# My horse is bored!



## ridergirl23 (Sep 17, 2009)

have u done lots of groundwork?? grouundwork builds up a relationship very quickly. i recommend a rope halter for it. also try riding her bareback, in and out. it requires alot of trust between horse and rider. and if the bareback goes well then u could even try bareback without a halter or bridle or any tack on!! it is fun and most horses seem to enjoy it!


----------



## Flyinghigh12 (Feb 17, 2009)

Lunging can be fun too. I'd look into the chris irwin games to find something fun. I'm guessing that you just ride to ride and don't show? But it doesn't mean u can't practice things like a trail course (back up in an L shape) or take ur barrels outside and try them out there. Good luck


----------



## Tawny (Sep 20, 2009)

ridergirl23 said:


> have u done lots of groundwork?? grouundwork builds up a relationship very quickly. i recommend a rope halter for it. also try riding her bareback, in and out. it requires alot of trust between horse and rider. and if the bareback goes well then u could even try bareback without a halter or bridle or any tack on!! it is fun and most horses seem to enjoy it!

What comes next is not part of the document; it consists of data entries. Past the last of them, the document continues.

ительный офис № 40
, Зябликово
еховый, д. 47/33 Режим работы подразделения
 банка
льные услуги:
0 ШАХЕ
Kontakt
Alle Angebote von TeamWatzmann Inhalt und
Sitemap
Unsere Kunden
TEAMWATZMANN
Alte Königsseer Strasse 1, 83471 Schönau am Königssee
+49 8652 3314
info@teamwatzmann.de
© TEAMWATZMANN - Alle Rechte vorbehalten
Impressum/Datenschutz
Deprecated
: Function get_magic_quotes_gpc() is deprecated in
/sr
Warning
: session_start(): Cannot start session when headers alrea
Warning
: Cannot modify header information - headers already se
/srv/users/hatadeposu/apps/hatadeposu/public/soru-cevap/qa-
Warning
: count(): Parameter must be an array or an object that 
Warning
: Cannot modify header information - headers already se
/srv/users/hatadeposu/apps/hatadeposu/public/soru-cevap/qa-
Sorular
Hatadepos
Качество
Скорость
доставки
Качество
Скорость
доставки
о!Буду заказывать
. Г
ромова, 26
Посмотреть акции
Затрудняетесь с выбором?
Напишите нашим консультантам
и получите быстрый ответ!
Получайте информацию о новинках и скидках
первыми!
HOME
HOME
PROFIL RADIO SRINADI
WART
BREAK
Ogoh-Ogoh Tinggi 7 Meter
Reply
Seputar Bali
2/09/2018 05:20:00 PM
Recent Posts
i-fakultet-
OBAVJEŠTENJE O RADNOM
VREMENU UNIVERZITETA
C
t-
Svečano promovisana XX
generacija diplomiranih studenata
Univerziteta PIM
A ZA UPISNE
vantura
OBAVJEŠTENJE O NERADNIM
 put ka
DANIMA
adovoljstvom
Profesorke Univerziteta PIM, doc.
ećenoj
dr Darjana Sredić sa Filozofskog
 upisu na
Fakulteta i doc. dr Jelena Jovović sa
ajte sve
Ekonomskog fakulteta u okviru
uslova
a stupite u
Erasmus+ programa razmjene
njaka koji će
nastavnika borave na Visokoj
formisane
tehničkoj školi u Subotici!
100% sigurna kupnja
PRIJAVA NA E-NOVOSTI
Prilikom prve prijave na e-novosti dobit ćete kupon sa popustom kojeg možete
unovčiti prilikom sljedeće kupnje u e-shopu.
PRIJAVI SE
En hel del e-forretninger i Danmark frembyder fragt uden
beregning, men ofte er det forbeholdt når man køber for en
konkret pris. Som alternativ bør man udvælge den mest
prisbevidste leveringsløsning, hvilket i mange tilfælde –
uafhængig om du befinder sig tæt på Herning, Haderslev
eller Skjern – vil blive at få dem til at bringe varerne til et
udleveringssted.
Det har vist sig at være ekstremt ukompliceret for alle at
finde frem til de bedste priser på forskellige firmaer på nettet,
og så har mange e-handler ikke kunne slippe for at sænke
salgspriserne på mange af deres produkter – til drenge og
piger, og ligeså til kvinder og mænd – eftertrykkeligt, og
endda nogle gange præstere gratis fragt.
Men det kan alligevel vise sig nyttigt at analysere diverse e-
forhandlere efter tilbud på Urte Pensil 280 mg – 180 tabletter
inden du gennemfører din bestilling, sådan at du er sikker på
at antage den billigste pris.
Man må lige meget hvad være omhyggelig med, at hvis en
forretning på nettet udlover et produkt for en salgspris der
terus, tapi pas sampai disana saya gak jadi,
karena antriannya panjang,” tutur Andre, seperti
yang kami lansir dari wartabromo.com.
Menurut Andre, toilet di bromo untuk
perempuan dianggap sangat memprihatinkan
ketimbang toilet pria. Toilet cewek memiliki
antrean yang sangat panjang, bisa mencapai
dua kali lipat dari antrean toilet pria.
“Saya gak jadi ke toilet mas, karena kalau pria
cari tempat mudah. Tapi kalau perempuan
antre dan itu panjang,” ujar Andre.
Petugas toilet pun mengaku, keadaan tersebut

I like bareback ok, but I can't seem to get my balance. I don't know if it's just practice or what. It's probably practice. And the last time I was riding bareback I fell off on the road and scraped myself all up. So I'm scared. And I don't really trust her since she's so headstrong!


----------



## Tawny (Sep 20, 2009)

Flyinghigh12 said:


> Lunging can be fun too. I'd look into the chris irwin games to find something fun. I'm guessing that you just ride to ride and don't show? But it doesn't mean u can't practice things like a trail course (back up in an L shape) or take ur barrels outside and try them out there. Good luck


Yes I want to get into barrel competitions but I can't take her anywhere because of her trailer problem! We do have a trail course. It's pretty small but I could work on that. Thanks!
The problem with taking barrels out is that our land isn't smooth since we're in the mountains. Gopher holes are a big problem and we have to be really careful!


----------